__Work instructions__.
No picture belongs in the copy. Repeat each line below exactly.

__Collected data__.

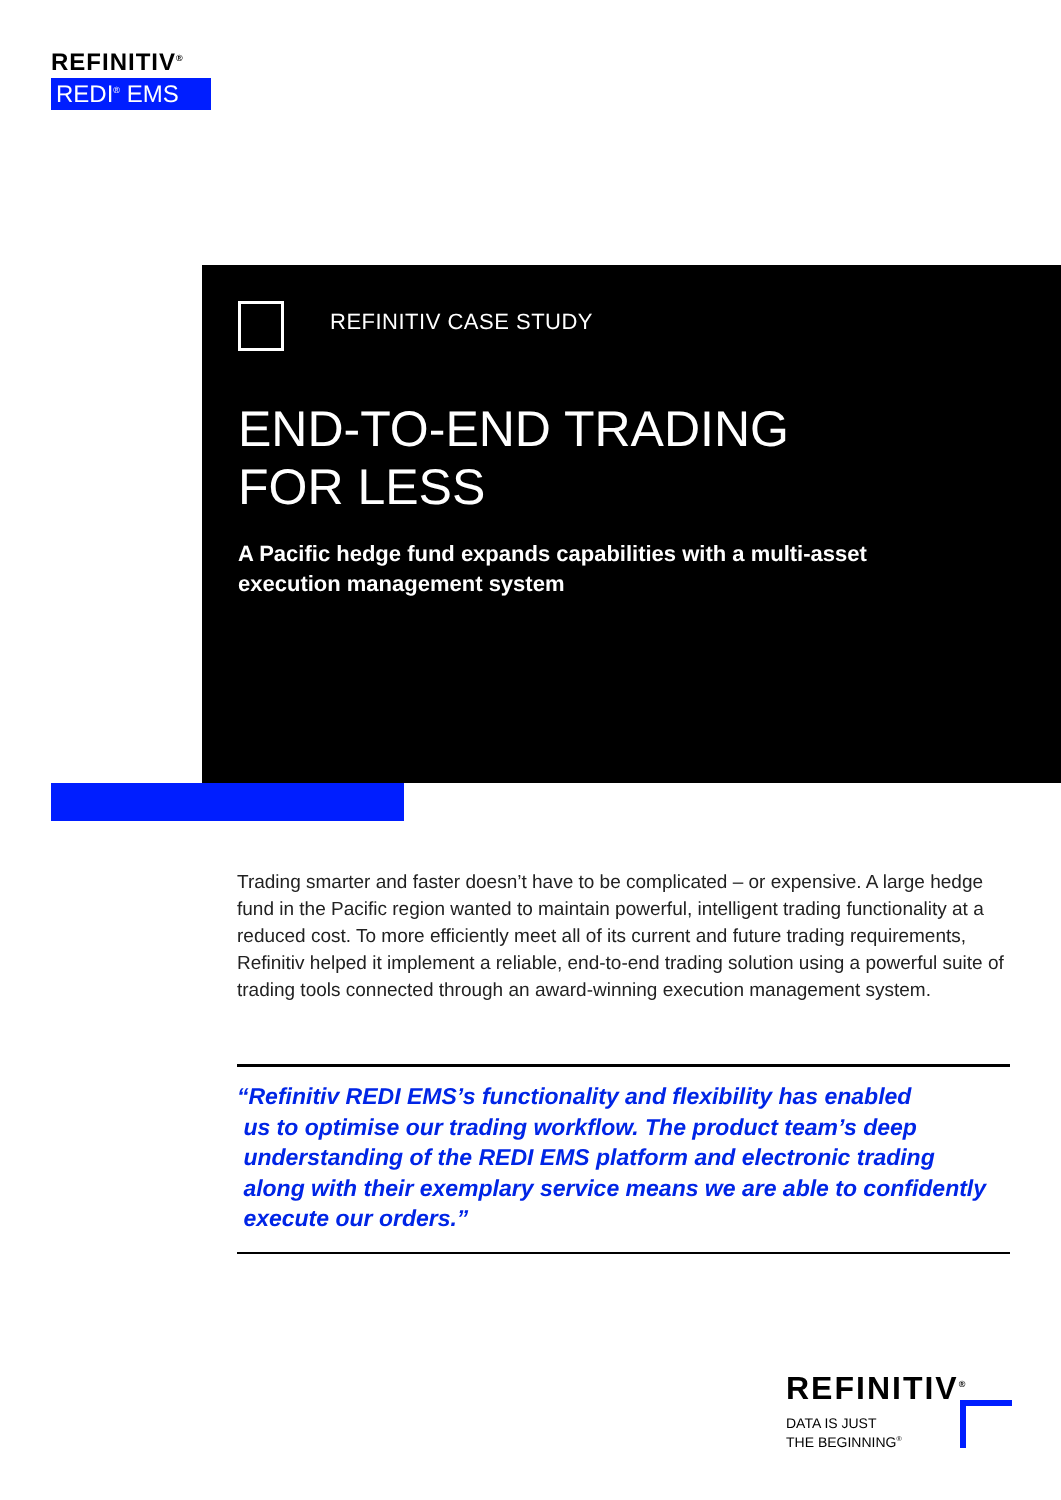REFINITIV<sup>®</sup>
REDI<sup>®</sup> EMS
REFINITIV CASE STUDY
END-TO-END TRADING
FOR LESS
A Pacific hedge fund expands capabilities with a multi-asset
execution management system
Trading smarter and faster doesn’t have to be complicated – or expensive. A large hedge fund in the Pacific region wanted to maintain powerful, intelligent trading functionality at a reduced cost. To more efficiently meet all of its current and future trading requirements, Refinitiv helped it implement a reliable, end-to-end trading solution using a powerful suite of trading tools connected through an award-winning execution management system.
“Refinitiv REDI EMS’s functionality and flexibility has enabled
us to optimise our trading workflow. The product team’s deep
understanding of the REDI EMS platform and electronic trading
along with their exemplary service means we are able to confidently
execute our orders.”
REFINITIV<sup>®</sup>
DATA IS JUST
THE BEGINNING<sup>®</sup>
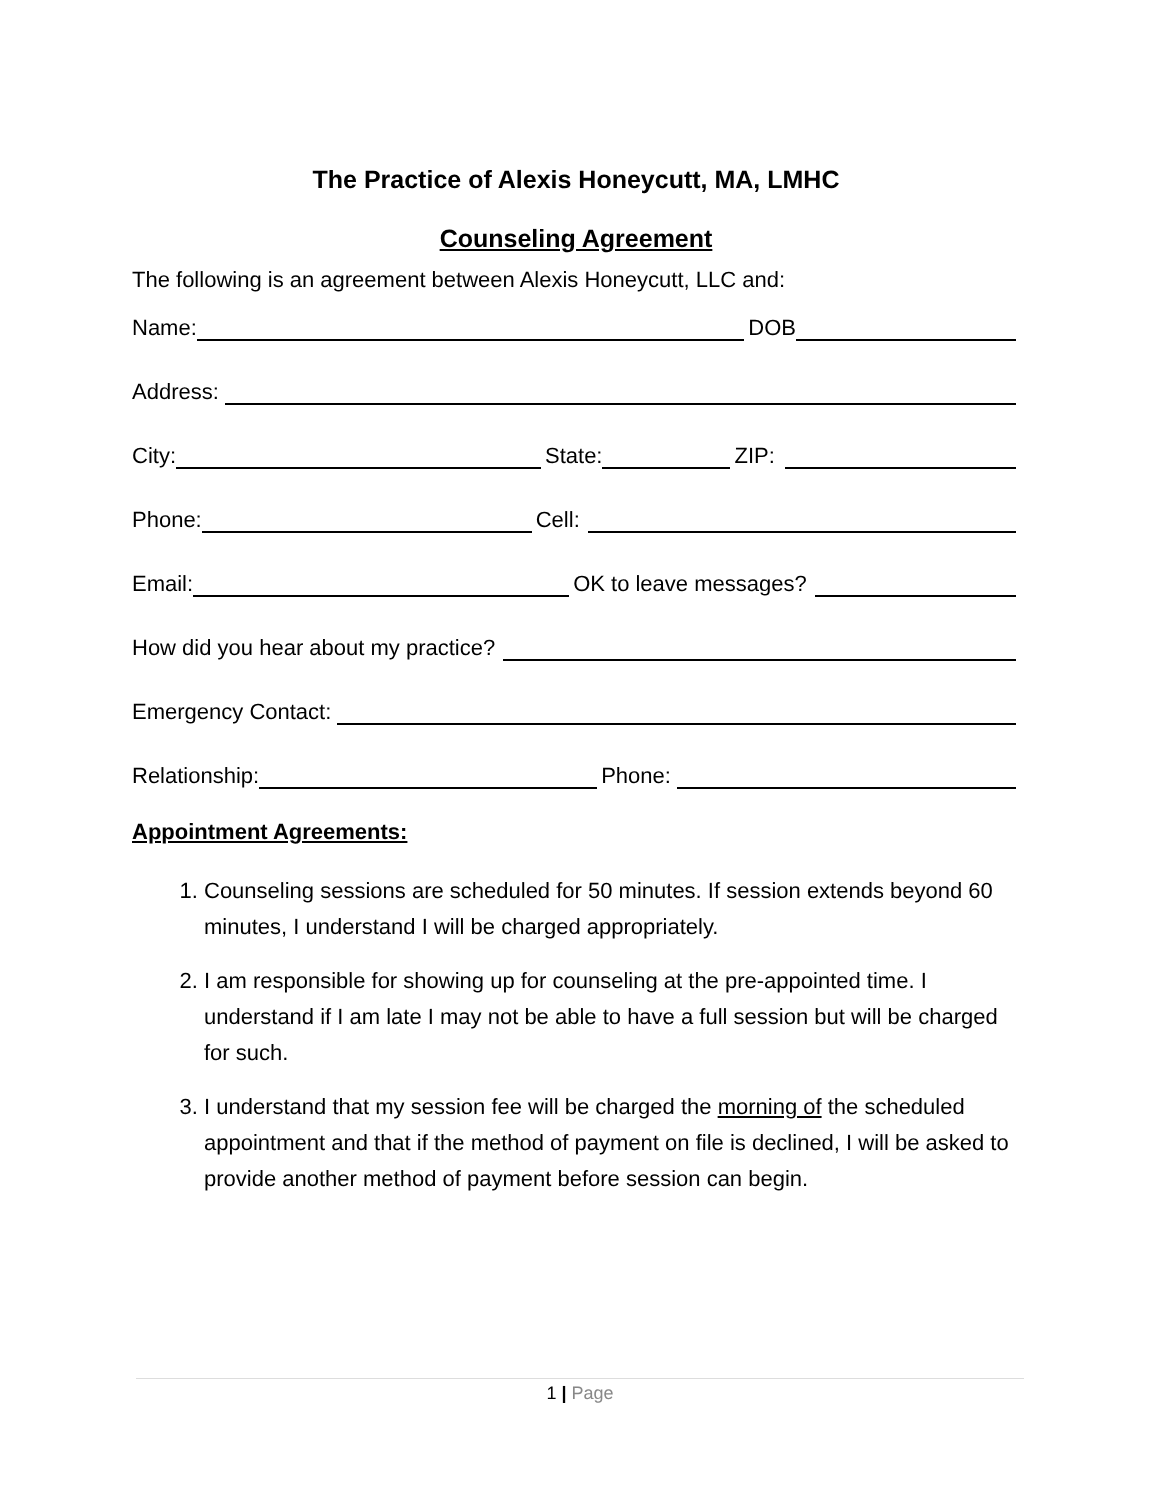The Practice of Alexis Honeycutt, MA, LMHC
Counseling Agreement
The following is an agreement between Alexis Honeycutt, LLC and:
Name:
DOB
Address:
City:
State:
ZIP:
Phone:
Cell:
Email:
OK to leave messages?
How did you hear about my practice?
Emergency Contact:
Relationship:
Phone:
Appointment Agreements:
1. Counseling sessions are scheduled for 50 minutes. If session extends beyond 60 minutes, I understand I will be charged appropriately.
2. I am responsible for showing up for counseling at the pre-appointed time. I understand if I am late I may not be able to have a full session but will be charged for such.
3. I understand that my session fee will be charged the morning of the scheduled appointment and that if the method of payment on file is declined, I will be asked to provide another method of payment before session can begin.
1 | Page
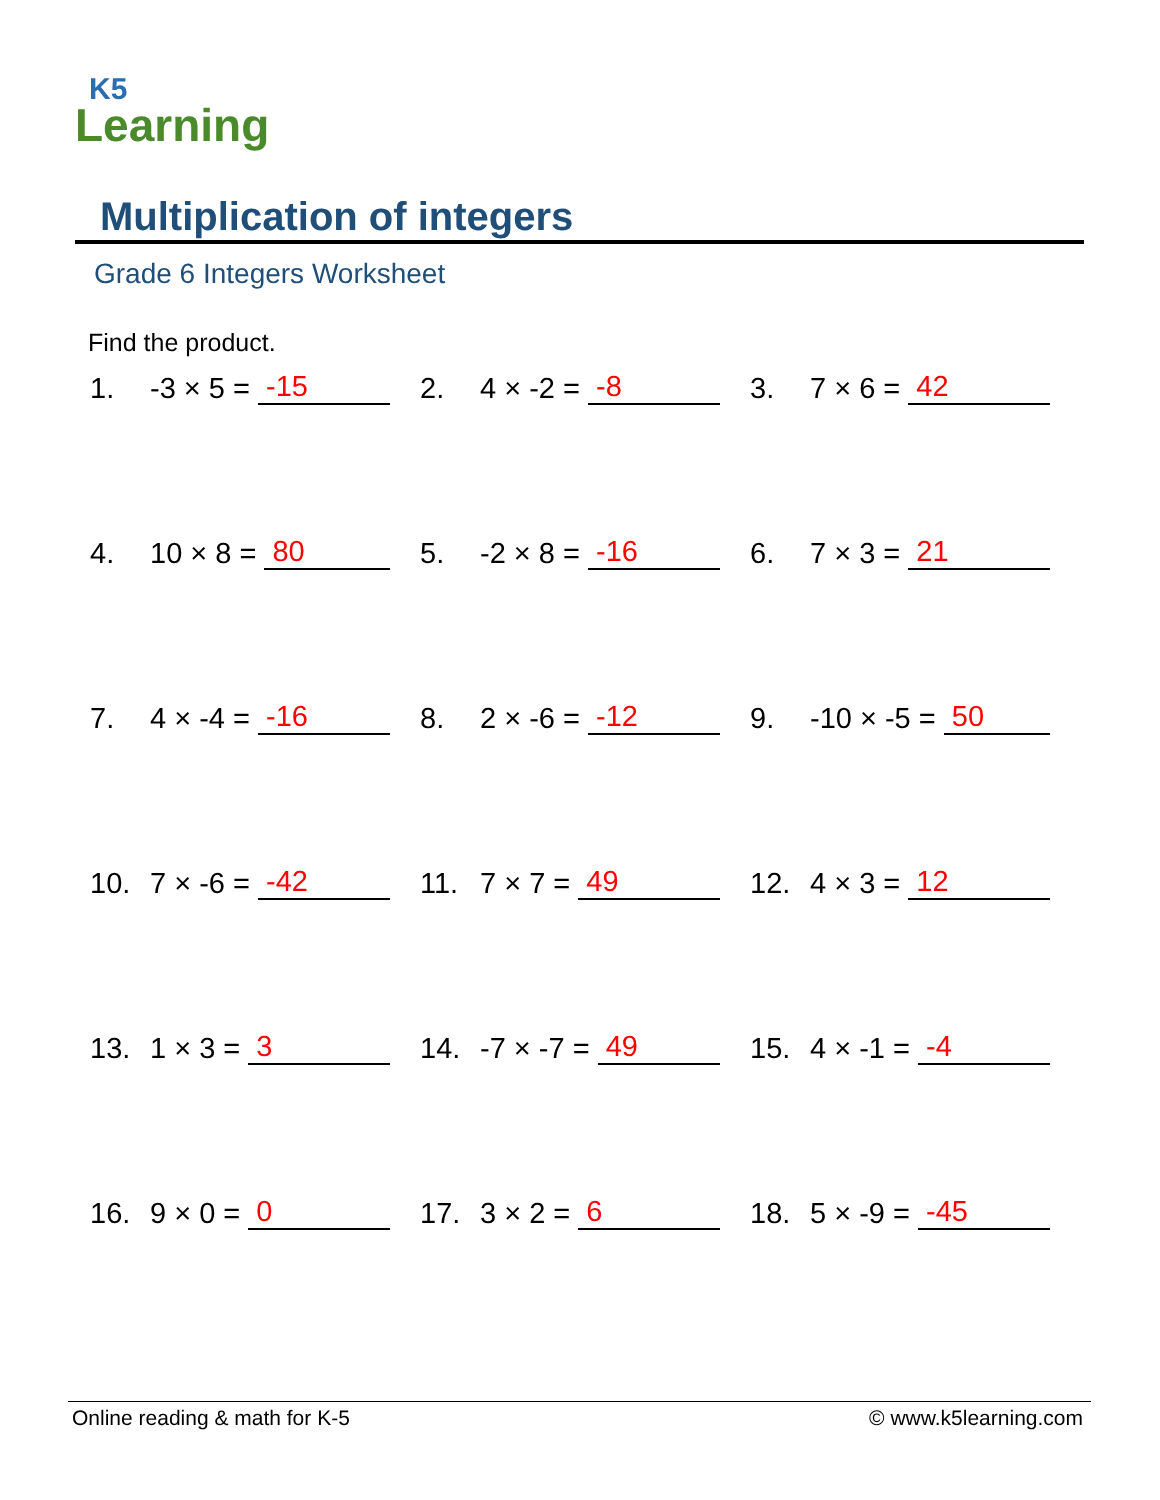K5
Learning
Multiplication of integers
Grade 6 Integers Worksheet
Find the product.
1. -3 × 5 = -15
2. 4 × -2 = -8
3. 7 × 6 = 42
4. 10 × 8 = 80
5. -2 × 8 = -16
6. 7 × 3 = 21
7. 4 × -4 = -16
8. 2 × -6 = -12
9. -10 × -5 = 50
10. 7 × -6 = -42
11. 7 × 7 = 49
12. 4 × 3 = 12
13. 1 × 3 = 3
14. -7 × -7 = 49
15. 4 × -1 = -4
16. 9 × 0 = 0
17. 3 × 2 = 6
18. 5 × -9 = -45
Online reading & math for K-5 © www.k5learning.com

__Exercise output__.
REFINITIV<sup>®</sup>
REDI<sup>®</sup> EMS
REFINITIV CASE STUDY
END-TO-END TRADING
FOR LESS
A Pacific hedge fund expands capabilities with a multi-asset
execution management system
Trading smarter and faster doesn’t have to be complicated – or expensive. A large hedge fund in the Pacific region wanted to maintain powerful, intelligent trading functionality at a reduced cost. To more efficiently meet all of its current and future trading requirements, Refinitiv helped it implement a reliable, end-to-end trading solution using a powerful suite of trading tools connected through an award-winning execution management system.
“Refinitiv REDI EMS’s functionality and flexibility has enabled
us to optimise our trading workflow. The product team’s deep
understanding of the REDI EMS platform and electronic trading
along with their exemplary service means we are able to confidently
execute our orders.”
REFINITIV<sup>®</sup>
DATA IS JUST
THE BEGINNING<sup>®</sup>
The Practice of Alexis Honeycutt, MA, LMHC
Counseling Agreement
The following is an agreement between Alexis Honeycutt, LLC and:
Name:
DOB
Address:
City:
State:
ZIP:
Phone:
Cell:
Email:
OK to leave messages?
How did you hear about my practice?
Emergency Contact:
Relationship:
Phone:
Appointment Agreements:
1. Counseling sessions are scheduled for 50 minutes. If session extends beyond 60 minutes, I understand I will be charged appropriately.
2. I am responsible for showing up for counseling at the pre-appointed time. I understand if I am late I may not be able to have a full session but will be charged for such.
3. I understand that my session fee will be charged the morning of the scheduled appointment and that if the method of payment on file is declined, I will be asked to provide another method of payment before session can begin.
1 | Page
K5
Learning
Multiplication of integers
Grade 6 Integers Worksheet
Find the product.
1. -3 × 5 = -15
2. 4 × -2 = -8
3. 7 × 6 = 42
4. 10 × 8 = 80
5. -2 × 8 = -16
6. 7 × 3 = 21
7. 4 × -4 = -16
8. 2 × -6 = -12
9. -10 × -5 = 50
10. 7 × -6 = -42
11. 7 × 7 = 49
12. 4 × 3 = 12
13. 1 × 3 = 3
14. -7 × -7 = 49
15. 4 × -1 = -4
16. 9 × 0 = 0
17. 3 × 2 = 6
18. 5 × -9 = -45
Online reading & math for K-5 © www.k5learning.com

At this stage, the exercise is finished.